» WHAT THE EXERCISE ASKS
From the entries that follow, report every line in which "kubectl" occurs.

[Opening EXERCISE INPUT section]

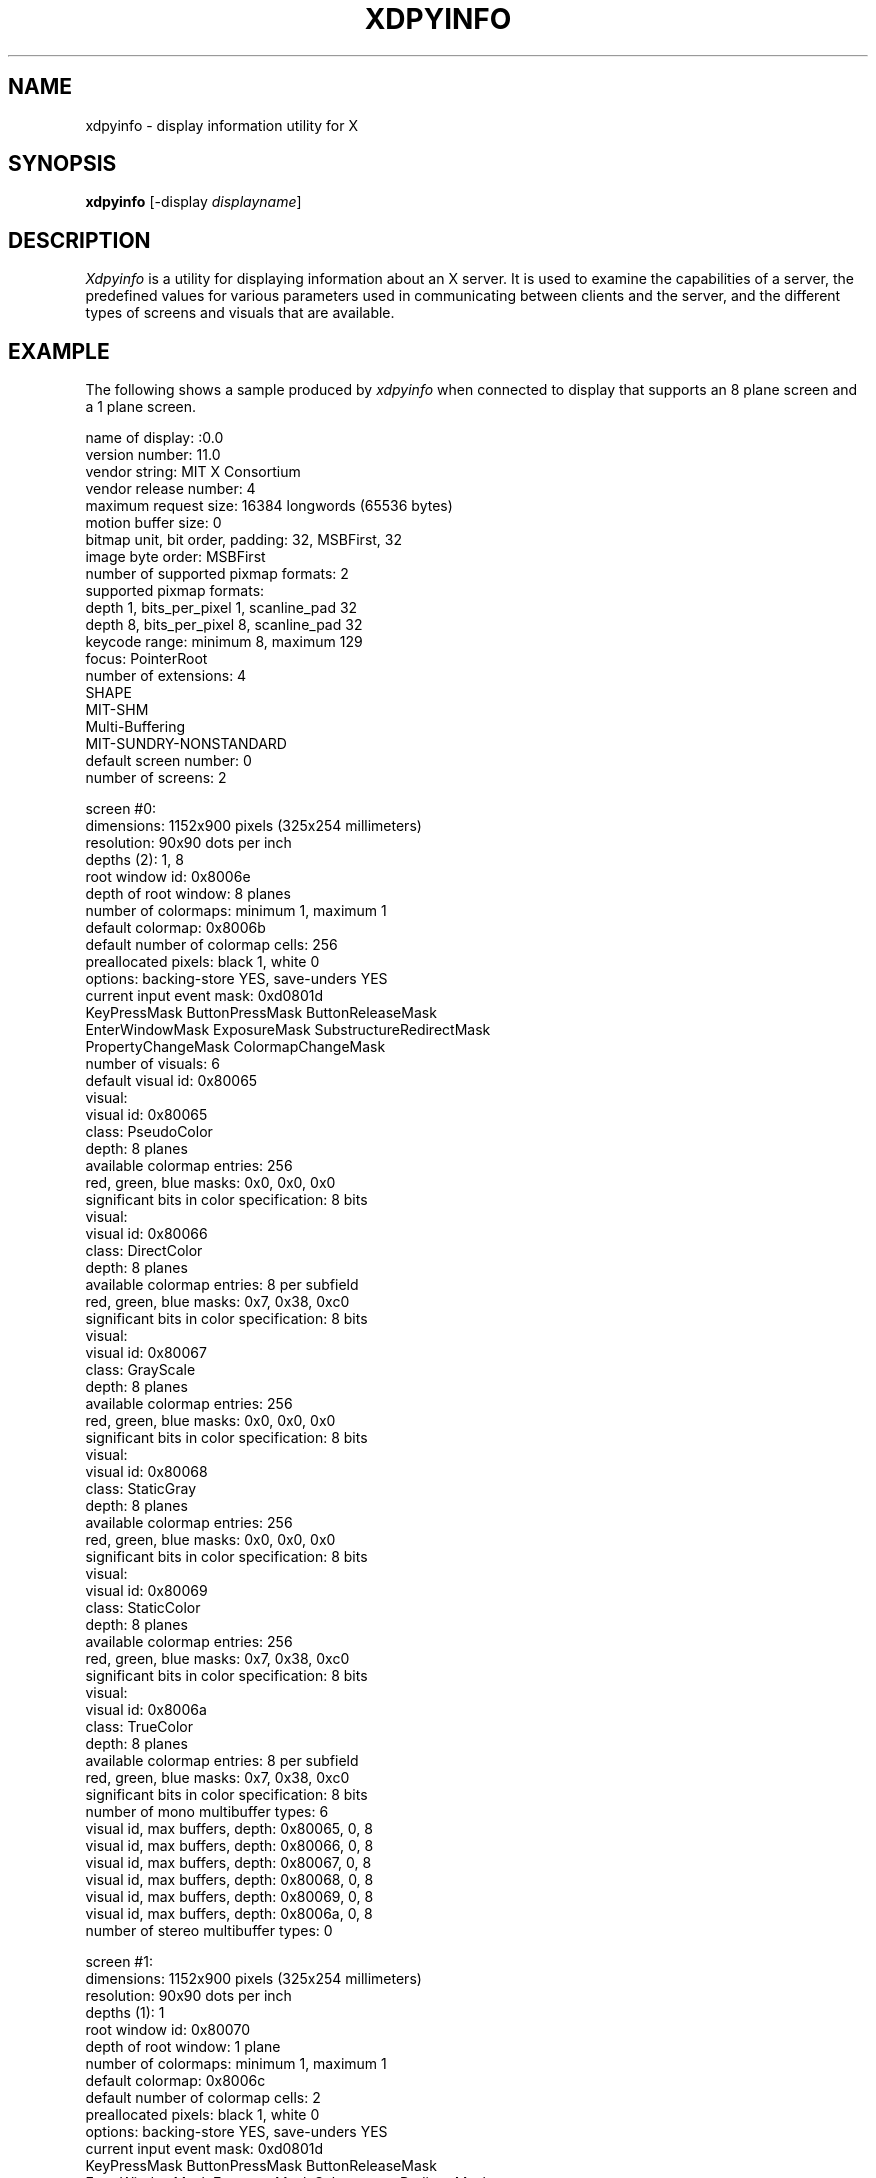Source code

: .TH XDPYINFO 1 "Release 5" "X Version 11"
.SH NAME
xdpyinfo \- display information utility for X
.SH SYNOPSIS
.B "xdpyinfo"
[\-display \fIdisplayname\fP]
.SH DESCRIPTION
.PP
.I Xdpyinfo
is a utility for displaying information about an X server.  It is used to 
examine the
capabilities of a server, the predefined values for various parameters used
in communicating between clients and the server, and the different types of
screens and visuals that are available.
.SH EXAMPLE
.PP
The following shows a sample produced by
.I xdpyinfo
when connected to display that supports an 8 plane screen and a 1 plane screen.
.PP
.nf
name of display:    :0.0
version number:    11.0
vendor string:    MIT X Consortium
vendor release number:    4
maximum request size:  16384 longwords (65536 bytes)
motion buffer size:  0
bitmap unit, bit order, padding:    32, MSBFirst, 32
image byte order:    MSBFirst
number of supported pixmap formats:    2
supported pixmap formats:
    depth 1, bits_per_pixel 1, scanline_pad 32
    depth 8, bits_per_pixel 8, scanline_pad 32
keycode range:    minimum 8, maximum 129
focus:  PointerRoot
number of extensions:    4
    SHAPE
    MIT-SHM
    Multi-Buffering
    MIT-SUNDRY-NONSTANDARD
default screen number:    0
number of screens:    2

screen #0:
  dimensions:    1152x900 pixels (325x254 millimeters)
  resolution:    90x90 dots per inch
  depths (2):    1, 8
  root window id:    0x8006e
  depth of root window:    8 planes
  number of colormaps:    minimum 1, maximum 1
  default colormap:    0x8006b
  default number of colormap cells:    256
  preallocated pixels:    black 1, white 0
  options:    backing-store YES, save-unders YES
  current input event mask:    0xd0801d
    KeyPressMask             ButtonPressMask          ButtonReleaseMask        
    EnterWindowMask          ExposureMask             SubstructureRedirectMask 
    PropertyChangeMask       ColormapChangeMask       
  number of visuals:    6
  default visual id:  0x80065
  visual:
    visual id:    0x80065
    class:    PseudoColor
    depth:    8 planes
    available colormap entries:    256
    red, green, blue masks:    0x0, 0x0, 0x0
    significant bits in color specification:    8 bits
  visual:
    visual id:    0x80066
    class:    DirectColor
    depth:    8 planes
    available colormap entries:    8 per subfield
    red, green, blue masks:    0x7, 0x38, 0xc0
    significant bits in color specification:    8 bits
  visual:
    visual id:    0x80067
    class:    GrayScale
    depth:    8 planes
    available colormap entries:    256
    red, green, blue masks:    0x0, 0x0, 0x0
    significant bits in color specification:    8 bits
  visual:
    visual id:    0x80068
    class:    StaticGray
    depth:    8 planes
    available colormap entries:    256
    red, green, blue masks:    0x0, 0x0, 0x0
    significant bits in color specification:    8 bits
  visual:
    visual id:    0x80069
    class:    StaticColor
    depth:    8 planes
    available colormap entries:    256
    red, green, blue masks:    0x7, 0x38, 0xc0
    significant bits in color specification:    8 bits
  visual:
    visual id:    0x8006a
    class:    TrueColor
    depth:    8 planes
    available colormap entries:    8 per subfield
    red, green, blue masks:    0x7, 0x38, 0xc0
    significant bits in color specification:    8 bits
  number of mono multibuffer types:    6
    visual id, max buffers, depth:    0x80065, 0, 8
    visual id, max buffers, depth:    0x80066, 0, 8
    visual id, max buffers, depth:    0x80067, 0, 8
    visual id, max buffers, depth:    0x80068, 0, 8
    visual id, max buffers, depth:    0x80069, 0, 8
    visual id, max buffers, depth:    0x8006a, 0, 8
  number of stereo multibuffer types:    0

screen #1:
  dimensions:    1152x900 pixels (325x254 millimeters)
  resolution:    90x90 dots per inch
  depths (1):    1
  root window id:    0x80070
  depth of root window:    1 plane
  number of colormaps:    minimum 1, maximum 1
  default colormap:    0x8006c
  default number of colormap cells:    2
  preallocated pixels:    black 1, white 0
  options:    backing-store YES, save-unders YES
  current input event mask:    0xd0801d
    KeyPressMask             ButtonPressMask          ButtonReleaseMask        
    EnterWindowMask          ExposureMask             SubstructureRedirectMask 
    PropertyChangeMask       ColormapChangeMask       
  number of visuals:    1
  default visual id:  0x80064
  visual:
    visual id:    0x80064
    class:    StaticGray
    depth:    1 plane
    available colormap entries:    2
    red, green, blue masks:    0x0, 0x0, 0x0
    significant bits in color specification:    1 bits
  number of mono multibuffer types:    1
    visual id, max buffers, depth:    0x80064, 0, 1
  number of stereo multibuffer types:    0
.fi

.SH ENVIRONMENT
.PP
.TP 8
.B DISPLAY
To get the default host, display number, and screen.
.SH "SEE ALSO"
X(1), xwininfo(1), xprop(1), xrdb(1)
.SH COPYRIGHT
Copyright 1988, 1989, Massachusetts Institute of Technology.
.br
See \fIX(1)\fP for a full statement of rights and permissions.
.SH AUTHOR
Jim Fulton, MIT X Consortium
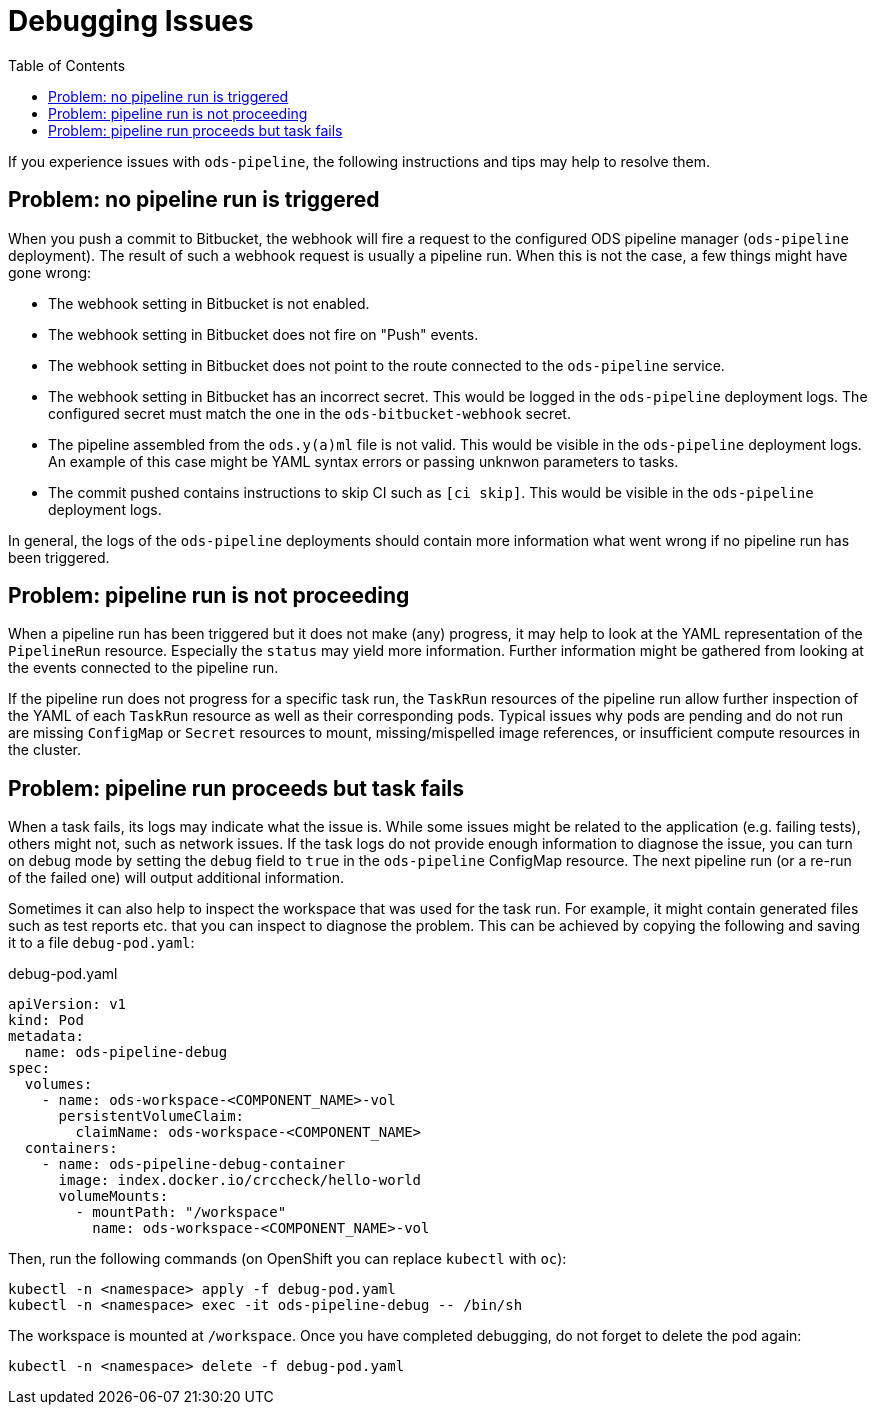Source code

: :toc:

= Debugging Issues

If you experience issues with `ods-pipeline`, the following instructions and tips may help to resolve them.

== Problem: no pipeline run is triggered

When you push a commit to Bitbucket, the webhook will fire a request to the configured ODS pipeline manager (`ods-pipeline` deployment). The result of such a webhook request is usually a pipeline run. When this is not the case, a few things might have gone wrong:

* The webhook setting in Bitbucket is not enabled.
* The webhook setting in Bitbucket does not fire on "Push" events.
* The webhook setting in Bitbucket does not point to the route connected to the `ods-pipeline` service.
* The webhook setting in Bitbucket has an incorrect secret. This would be logged in the `ods-pipeline` deployment logs. The configured secret must match the one in the `ods-bitbucket-webhook` secret.
* The pipeline assembled from the `ods.y(a)ml` file is not valid. This would be visible in the `ods-pipeline` deployment logs. An example of this case might be YAML syntax errors or passing unknwon parameters to tasks.
* The commit pushed contains instructions to skip CI such as `[ci skip]`. This would be visible in the `ods-pipeline` deployment logs.

In general, the logs of the `ods-pipeline` deployments should contain more information what went wrong if no pipeline run has been triggered.

== Problem: pipeline run is not proceeding

When a pipeline run has been triggered but it does not make (any) progress, it may help to look at the YAML representation of the `PipelineRun` resource. Especially the `status` may yield more information. Further information might be gathered from looking at the events connected to the pipeline run.

If the pipeline run does not progress for a specific task run, the `TaskRun` resources of the pipeline run allow further inspection of the YAML of each `TaskRun` resource as well as their corresponding pods. Typical issues why pods are pending and do not run are missing `ConfigMap` or `Secret` resources to mount, missing/mispelled image references, or insufficient compute resources in the cluster.

== Problem: pipeline run proceeds but task fails

When a task fails, its logs may indicate what the issue is. While some issues might be related to the application (e.g. failing tests), others might not, such as network issues. If the task logs do not provide enough information to diagnose the issue, you can turn on debug mode by setting the `debug` field to `true` in the `ods-pipeline` ConfigMap resource. The next pipeline run (or a re-run of the failed one) will output additional information.

Sometimes it can also help to inspect the workspace that was used for the task run. For example, it might contain generated files such as test reports etc. that you can inspect to diagnose the problem. This can be achieved by copying the following and saving it to a file `debug-pod.yaml`:

.debug-pod.yaml
[source,yaml]
----
apiVersion: v1
kind: Pod
metadata:
  name: ods-pipeline-debug
spec:
  volumes:
    - name: ods-workspace-<COMPONENT_NAME>-vol
      persistentVolumeClaim:
        claimName: ods-workspace-<COMPONENT_NAME>
  containers:
    - name: ods-pipeline-debug-container
      image: index.docker.io/crccheck/hello-world
      volumeMounts:
        - mountPath: "/workspace"
          name: ods-workspace-<COMPONENT_NAME>-vol

----

Then, run the following commands (on OpenShift you can replace `kubectl` with `oc`):

```
kubectl -n <namespace> apply -f debug-pod.yaml
kubectl -n <namespace> exec -it ods-pipeline-debug -- /bin/sh
```

The workspace is mounted at `/workspace`. Once you have completed debugging, do not forget to delete the pod again:
```
kubectl -n <namespace> delete -f debug-pod.yaml
```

[Closing EXERCISE INPUT section]

» ANSWER BELOW
Then, run the following commands (on OpenShift you can replace `kubectl` with `oc`):
kubectl -n <namespace> apply -f debug-pod.yaml
kubectl -n <namespace> exec -it ods-pipeline-debug -- /bin/sh
kubectl -n <namespace> delete -f debug-pod.yaml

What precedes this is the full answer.